MORE than hour after Mr Justice Mark Horner began to read out his judgment on Northern Ireland's abortion laws, he was still talking.

A meaningful ruling on a judicial challenge to two acts dating back to 1861 and 1945 was never going to be a quick `in and out' job.

And the 90-minute delivery was nothing if not painstaking.

Mr Justice Horner covered "the shabby treatment" of a teenage rape victim in Poland - and another poignant case in the same country which left the mother blind - as well as Irish moneylenders, Milton's Paradise Lost, Irish Times columnist Fintan O'Toole and the Cambridge Law Journal.

All the while, those who were seeking to extend the right of women to terminate their pregnancies under extreme circumstances without travelling to England sat cheek-by-jowl in the small wooden panelled court room with those bitterly opposed to such a change.

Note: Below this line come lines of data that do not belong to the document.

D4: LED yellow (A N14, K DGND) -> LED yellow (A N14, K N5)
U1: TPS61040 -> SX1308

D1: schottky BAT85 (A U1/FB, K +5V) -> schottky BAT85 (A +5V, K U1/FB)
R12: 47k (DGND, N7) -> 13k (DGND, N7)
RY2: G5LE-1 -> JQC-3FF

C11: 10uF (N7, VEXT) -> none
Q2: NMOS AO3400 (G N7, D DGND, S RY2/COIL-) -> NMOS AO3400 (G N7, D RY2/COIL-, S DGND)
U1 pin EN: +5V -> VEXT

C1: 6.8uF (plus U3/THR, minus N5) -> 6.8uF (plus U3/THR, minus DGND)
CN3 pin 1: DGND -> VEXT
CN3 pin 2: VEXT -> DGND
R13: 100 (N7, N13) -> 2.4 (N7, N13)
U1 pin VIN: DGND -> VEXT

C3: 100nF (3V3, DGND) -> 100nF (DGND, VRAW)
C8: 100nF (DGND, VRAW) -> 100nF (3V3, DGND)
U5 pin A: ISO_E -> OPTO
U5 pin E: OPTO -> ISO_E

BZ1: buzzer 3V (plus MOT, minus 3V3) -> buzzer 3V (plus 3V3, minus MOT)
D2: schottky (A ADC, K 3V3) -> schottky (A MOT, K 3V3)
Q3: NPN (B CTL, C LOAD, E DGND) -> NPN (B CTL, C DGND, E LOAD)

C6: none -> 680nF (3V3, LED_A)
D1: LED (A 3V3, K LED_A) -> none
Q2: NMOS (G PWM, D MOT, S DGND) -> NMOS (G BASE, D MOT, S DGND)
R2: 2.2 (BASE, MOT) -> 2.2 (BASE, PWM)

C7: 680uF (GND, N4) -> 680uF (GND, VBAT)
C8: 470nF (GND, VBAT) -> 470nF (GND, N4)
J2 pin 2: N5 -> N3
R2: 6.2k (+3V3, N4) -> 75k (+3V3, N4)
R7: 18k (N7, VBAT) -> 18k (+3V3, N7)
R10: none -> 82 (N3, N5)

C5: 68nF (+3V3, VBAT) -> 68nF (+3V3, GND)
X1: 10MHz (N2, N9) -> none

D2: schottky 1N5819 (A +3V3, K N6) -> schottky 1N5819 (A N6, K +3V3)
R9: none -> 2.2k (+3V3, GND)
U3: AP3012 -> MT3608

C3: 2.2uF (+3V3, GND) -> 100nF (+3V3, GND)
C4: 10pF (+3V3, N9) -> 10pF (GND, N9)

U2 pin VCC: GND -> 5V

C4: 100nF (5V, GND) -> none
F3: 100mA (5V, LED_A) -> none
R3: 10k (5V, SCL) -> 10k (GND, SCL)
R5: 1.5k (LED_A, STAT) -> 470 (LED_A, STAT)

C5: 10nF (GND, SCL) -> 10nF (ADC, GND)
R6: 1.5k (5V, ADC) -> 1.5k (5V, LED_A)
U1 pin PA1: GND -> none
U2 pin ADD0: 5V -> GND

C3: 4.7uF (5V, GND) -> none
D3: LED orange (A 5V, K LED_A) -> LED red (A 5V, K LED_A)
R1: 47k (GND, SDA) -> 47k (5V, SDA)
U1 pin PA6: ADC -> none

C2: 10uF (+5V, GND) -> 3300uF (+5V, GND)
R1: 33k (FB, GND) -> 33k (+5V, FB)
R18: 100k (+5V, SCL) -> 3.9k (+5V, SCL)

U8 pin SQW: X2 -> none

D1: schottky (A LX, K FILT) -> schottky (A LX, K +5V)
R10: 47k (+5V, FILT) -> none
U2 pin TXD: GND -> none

For much of the time it seemed as if the judge was laying the ground to find in favour of the Northern Ireland Human Rights Commission, who were taking the case with the support of Amnesty International, family planning groups.

However, every so often the ruling seemed to swerve in the other direction - such as when he pointed out that "calling for no discrimination" against children born "suffering from disabilities such as Down’s Syndrome or spina bifida... but then, permitting selective abortion so as to prevent those children with such disabilities being born in the first place... smacks of eugenics".

In the end, he did move inexorably towards his conclusion - that the fact that "if it is morally wrong to abort a foetus in Northern Ireland, it is just as wrong morally to abort the same foetus in England".

He pointed out "the protection of morals should not contemplate a restriction that bites on the impoverished but not the wealthy".

So, while serious malformation of the foetus "remains a highly contentious issue about which medical practitioners cannot agree", he finally concluded "failure to provide exceptions to the law prohibiting abortion" in cases of fatal foetal abnormalities and pregnancies due to sexual crime "up to the date when the foetus becomes capable of an existence independent of the mother" is against the mother's human rights.

There was neither immediate triumph nor outrage from the public benches, simply silence as each side retreated to huddles with their legal teams to try to grasp the ramifications of this landmark ruling, before drifting out into the imposing marble hallway.

Those who had opposed the case, including Precious Life's Bernadette Smyth, swept out of the gates of the High Court, stony-faced and brisk to confront the waiting press.

Inside, a woman sobbed in the arms of a midwife.

Known only as AT, she was one of two women who had shared her ordeal of carrying to full term a child who she knew was incapable of surviving independently outside her womb.

The other, Sarah Ewart, was unable to be in court, but her mother Jane Christie, also weeping tears of joy, said it was an important day.

"I just needed to hear him utter the words that he was going to help," she said.

"The last two years have been horrendous."